WOW2 St. Lucie County, Florida



Well, I've been having an exciting time in t. Lucie County, Florida where I have discovered some really fine contemporary sculpture by local Florida artists. There has been a year long Art in Public Places Exhibition called WOW2 (With Out Walls) featuring 30 different, large-scale sculptures throughout St. Lucie County. At Ft. Piece Marina I found 2 of them, one by Susan Gott called Fire Sentinel and the other In the Swim by Jorge Blanco. This exhibit adds so much to the community I hope that other communities will create simulate exhibits.

Thursday, May 14, 2009

Ft. Pierce





Who pays attention to ordinary or discarded items? Artists do. They notice the sights, sounds and experiences of everyday life and use them as source materials. They find value in what others overlook. This week I have found a most interesting sculpture of recycled materials at the Marina in Ft. Pierce, Florida. This sculpture is of all found objects and it spells our Ft. Pierce. I have not found any info on it so I can't tell you who made it or when it was made. I think it is one of the best examples of the recycled, repurposed art!

Friday, May 8, 2009

Pinellas Trail

Greetings from the sunshine state.

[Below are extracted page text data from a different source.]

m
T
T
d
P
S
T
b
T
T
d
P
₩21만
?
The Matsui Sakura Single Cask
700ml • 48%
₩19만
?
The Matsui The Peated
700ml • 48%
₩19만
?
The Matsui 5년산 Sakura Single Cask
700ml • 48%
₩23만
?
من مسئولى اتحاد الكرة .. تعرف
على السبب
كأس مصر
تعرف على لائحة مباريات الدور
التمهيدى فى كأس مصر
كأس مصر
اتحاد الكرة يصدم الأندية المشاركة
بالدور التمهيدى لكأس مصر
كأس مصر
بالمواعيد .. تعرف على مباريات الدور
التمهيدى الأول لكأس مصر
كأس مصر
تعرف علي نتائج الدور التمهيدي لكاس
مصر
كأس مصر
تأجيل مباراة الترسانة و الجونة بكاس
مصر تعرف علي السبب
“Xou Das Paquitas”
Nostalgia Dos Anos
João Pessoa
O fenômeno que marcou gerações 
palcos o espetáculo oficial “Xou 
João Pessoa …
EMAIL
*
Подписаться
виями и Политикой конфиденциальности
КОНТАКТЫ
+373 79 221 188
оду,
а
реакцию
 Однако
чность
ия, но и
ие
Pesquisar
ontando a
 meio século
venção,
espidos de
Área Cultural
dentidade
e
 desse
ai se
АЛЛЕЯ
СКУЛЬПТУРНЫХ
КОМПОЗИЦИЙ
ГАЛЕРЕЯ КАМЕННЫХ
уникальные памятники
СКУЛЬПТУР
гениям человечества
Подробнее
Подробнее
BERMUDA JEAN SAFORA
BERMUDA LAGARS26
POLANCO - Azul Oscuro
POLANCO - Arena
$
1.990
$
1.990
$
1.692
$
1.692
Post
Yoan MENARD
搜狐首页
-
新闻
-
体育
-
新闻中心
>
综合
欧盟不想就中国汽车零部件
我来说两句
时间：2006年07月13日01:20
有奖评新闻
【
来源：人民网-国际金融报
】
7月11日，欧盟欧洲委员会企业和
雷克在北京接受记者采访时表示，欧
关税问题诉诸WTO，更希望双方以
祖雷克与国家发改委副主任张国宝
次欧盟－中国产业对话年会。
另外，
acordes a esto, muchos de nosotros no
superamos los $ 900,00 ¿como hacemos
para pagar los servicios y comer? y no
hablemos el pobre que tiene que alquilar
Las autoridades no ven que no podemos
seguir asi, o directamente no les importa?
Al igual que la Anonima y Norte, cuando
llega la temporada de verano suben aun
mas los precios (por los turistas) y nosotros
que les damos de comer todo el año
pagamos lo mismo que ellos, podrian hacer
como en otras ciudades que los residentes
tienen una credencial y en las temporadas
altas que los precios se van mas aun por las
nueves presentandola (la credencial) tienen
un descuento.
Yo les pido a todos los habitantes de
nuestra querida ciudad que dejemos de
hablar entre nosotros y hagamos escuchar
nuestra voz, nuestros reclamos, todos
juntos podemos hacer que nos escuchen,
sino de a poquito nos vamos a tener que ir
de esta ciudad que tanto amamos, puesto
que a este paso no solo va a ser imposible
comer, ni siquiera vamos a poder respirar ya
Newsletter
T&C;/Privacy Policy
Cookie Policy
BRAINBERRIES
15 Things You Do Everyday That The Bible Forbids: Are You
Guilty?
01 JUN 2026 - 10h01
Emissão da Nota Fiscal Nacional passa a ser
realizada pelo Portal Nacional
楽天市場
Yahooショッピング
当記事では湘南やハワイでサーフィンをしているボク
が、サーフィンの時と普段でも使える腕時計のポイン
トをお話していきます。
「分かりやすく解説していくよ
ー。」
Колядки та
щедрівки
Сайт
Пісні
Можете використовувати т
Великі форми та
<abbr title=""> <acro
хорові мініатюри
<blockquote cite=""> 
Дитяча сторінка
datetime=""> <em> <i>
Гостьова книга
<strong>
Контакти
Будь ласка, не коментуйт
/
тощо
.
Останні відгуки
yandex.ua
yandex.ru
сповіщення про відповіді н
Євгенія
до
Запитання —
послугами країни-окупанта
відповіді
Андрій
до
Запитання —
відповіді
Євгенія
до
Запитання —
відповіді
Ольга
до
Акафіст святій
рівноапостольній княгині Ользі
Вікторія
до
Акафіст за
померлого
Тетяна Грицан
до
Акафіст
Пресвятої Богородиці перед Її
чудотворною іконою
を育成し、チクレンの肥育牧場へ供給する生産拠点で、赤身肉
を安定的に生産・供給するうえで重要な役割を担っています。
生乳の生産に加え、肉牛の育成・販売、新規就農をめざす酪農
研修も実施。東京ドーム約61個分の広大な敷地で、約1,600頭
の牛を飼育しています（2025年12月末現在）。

I have come across a few interest sculptures here while visiting my friends. Taking a morning walk I came across this really fun artwork on Pinellas Trail. They are large metal sculptures that pay tribute to the trail's link to the railroading history and its importance as a vital link to the communities it continues to serve.

Monday, May 4, 2009

Ghost Ballet, Nashville


This past weekend I was in Nashville, TN and I found this awesome public art installation by the river. In 2007, Alice Aycock installed Nashville’s first Percent for Public Art commission on the bank of the Cumberland River, opposite the downtown. Titled Ghost Ballet for the East Bank Machineworks, the 100’ x 100’ x 60’ sculpture perches on a crane base once used to launch barges. The artwork references the site’s industrial past and visually echoes current surroundings, including nearby bridges and the NFL Titans stadium. Its dynamic form conveys a sense of the area’s evolution from industrial working river to recreation and entertainment, a theme that resonated with Aycock after her first site visit.

The main structure of the sculpture is comprised of arced, red-painted steel trusses that twist upward from the crane base to form a disconnected spherical shape. On the ground, a red-painted aluminum “turbine whirlwind” serves as a visual generator for the swirling trusses above. At night, a glowing neon fixture illuminates the sculpture’s center.
The sculpture changes as you move around it which is why Aycock named it Ghost Ballet.